- [Required work]:
Return an exact transcript of the material below from the line containing "Rendered at 2001 by 1125 pixels." through its final line, and no other lines.

- [Extracted data]:
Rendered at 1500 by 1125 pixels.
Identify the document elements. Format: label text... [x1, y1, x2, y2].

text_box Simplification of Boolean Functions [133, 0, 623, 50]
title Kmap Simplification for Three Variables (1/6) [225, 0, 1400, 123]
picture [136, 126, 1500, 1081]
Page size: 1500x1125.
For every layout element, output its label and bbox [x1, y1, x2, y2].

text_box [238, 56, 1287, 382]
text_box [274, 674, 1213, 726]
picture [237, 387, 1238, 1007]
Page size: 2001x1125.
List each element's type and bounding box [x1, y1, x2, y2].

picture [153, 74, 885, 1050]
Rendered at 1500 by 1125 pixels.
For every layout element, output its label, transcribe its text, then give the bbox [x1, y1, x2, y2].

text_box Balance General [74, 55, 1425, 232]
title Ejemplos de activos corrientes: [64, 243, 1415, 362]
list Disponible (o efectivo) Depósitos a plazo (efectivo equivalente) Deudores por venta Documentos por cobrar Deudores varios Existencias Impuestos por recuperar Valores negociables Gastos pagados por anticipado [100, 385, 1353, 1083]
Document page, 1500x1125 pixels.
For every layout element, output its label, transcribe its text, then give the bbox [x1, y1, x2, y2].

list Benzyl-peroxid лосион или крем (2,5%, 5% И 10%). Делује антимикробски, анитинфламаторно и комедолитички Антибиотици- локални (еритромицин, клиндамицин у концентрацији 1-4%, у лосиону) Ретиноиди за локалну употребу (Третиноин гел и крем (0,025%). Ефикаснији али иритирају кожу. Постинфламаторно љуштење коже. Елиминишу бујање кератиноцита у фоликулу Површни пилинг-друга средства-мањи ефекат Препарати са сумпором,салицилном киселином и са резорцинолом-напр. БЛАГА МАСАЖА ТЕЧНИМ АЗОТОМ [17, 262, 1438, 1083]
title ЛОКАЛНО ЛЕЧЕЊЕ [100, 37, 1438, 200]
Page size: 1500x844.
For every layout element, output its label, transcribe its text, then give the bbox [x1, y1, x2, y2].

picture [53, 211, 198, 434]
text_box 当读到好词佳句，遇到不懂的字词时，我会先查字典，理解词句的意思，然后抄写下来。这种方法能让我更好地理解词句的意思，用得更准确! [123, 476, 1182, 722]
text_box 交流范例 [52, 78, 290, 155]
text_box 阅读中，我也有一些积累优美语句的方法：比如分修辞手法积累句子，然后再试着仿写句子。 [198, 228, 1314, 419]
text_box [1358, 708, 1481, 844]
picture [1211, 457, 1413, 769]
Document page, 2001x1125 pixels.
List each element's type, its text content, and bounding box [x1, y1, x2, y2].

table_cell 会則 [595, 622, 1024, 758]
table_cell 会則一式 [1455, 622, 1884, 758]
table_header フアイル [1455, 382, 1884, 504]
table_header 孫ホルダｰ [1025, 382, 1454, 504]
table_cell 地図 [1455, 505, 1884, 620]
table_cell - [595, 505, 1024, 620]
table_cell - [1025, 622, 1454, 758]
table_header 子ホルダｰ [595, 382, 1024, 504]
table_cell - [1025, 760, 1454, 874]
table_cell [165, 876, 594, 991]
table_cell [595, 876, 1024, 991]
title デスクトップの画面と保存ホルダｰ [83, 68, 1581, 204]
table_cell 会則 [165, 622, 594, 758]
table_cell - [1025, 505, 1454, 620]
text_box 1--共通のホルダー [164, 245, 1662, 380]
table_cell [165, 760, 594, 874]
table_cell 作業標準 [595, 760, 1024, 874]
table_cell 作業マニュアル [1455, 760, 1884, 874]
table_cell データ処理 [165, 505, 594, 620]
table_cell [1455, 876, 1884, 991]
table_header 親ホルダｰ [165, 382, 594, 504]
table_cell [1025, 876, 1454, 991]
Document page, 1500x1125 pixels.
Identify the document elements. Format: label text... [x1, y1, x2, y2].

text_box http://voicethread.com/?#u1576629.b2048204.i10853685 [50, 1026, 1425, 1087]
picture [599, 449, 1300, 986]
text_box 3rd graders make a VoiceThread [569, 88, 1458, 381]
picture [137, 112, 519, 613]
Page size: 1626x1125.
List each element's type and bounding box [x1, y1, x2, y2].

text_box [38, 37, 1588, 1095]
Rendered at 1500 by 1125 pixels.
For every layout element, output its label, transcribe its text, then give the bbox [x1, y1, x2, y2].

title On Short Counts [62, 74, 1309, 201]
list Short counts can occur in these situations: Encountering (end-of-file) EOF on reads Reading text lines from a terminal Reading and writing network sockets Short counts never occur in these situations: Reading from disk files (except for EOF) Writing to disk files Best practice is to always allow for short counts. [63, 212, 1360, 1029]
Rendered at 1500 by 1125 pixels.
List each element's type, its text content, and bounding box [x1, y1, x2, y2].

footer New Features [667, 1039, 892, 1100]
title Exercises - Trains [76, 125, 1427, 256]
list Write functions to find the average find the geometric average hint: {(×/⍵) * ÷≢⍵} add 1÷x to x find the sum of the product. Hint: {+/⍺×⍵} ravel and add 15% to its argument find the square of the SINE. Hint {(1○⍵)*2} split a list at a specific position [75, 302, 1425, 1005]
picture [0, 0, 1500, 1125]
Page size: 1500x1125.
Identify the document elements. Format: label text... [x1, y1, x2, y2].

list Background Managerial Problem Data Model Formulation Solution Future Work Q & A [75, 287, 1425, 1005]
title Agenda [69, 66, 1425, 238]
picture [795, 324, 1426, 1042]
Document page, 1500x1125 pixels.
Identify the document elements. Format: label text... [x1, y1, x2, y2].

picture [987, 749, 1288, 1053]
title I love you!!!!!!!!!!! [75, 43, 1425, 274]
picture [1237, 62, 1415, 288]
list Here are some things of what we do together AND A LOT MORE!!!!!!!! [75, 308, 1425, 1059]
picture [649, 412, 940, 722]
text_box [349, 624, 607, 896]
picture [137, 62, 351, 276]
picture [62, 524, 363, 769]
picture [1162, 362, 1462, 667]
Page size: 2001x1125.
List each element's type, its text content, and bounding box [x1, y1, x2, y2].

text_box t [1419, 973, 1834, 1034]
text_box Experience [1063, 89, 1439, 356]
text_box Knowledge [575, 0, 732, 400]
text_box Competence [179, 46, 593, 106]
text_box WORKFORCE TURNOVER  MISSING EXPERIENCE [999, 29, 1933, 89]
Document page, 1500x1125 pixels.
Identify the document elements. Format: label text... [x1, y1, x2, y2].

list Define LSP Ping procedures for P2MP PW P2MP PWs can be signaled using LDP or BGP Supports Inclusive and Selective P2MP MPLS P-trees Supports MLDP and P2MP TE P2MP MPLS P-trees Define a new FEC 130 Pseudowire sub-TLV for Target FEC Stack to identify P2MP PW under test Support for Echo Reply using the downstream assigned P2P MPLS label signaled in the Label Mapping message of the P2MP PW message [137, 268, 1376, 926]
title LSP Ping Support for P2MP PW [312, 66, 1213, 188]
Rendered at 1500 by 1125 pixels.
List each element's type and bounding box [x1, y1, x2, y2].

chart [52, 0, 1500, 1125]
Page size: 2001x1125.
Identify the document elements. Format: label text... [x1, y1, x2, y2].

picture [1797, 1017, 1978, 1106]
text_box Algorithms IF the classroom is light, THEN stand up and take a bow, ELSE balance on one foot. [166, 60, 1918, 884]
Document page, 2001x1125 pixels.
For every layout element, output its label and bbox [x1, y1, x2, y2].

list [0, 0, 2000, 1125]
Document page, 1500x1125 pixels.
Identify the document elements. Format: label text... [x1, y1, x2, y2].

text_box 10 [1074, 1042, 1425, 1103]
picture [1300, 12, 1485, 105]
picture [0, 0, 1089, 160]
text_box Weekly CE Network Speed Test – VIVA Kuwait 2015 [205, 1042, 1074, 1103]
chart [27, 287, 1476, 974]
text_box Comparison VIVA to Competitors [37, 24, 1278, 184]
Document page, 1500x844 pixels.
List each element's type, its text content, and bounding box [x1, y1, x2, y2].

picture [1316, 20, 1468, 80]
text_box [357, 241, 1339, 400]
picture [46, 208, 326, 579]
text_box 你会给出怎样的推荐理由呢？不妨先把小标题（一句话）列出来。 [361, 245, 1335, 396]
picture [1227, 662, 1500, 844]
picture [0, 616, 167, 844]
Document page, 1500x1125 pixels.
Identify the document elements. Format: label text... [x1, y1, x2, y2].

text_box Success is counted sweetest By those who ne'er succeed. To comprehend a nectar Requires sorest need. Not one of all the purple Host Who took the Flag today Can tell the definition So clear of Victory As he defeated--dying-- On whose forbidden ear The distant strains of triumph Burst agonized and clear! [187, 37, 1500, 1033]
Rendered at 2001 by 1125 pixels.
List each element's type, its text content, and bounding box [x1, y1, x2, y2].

- [Completed exercise]:
Rendered at 2001 by 1125 pixels.
List each element's type, its text content, and bounding box [x1, y1, x2, y2].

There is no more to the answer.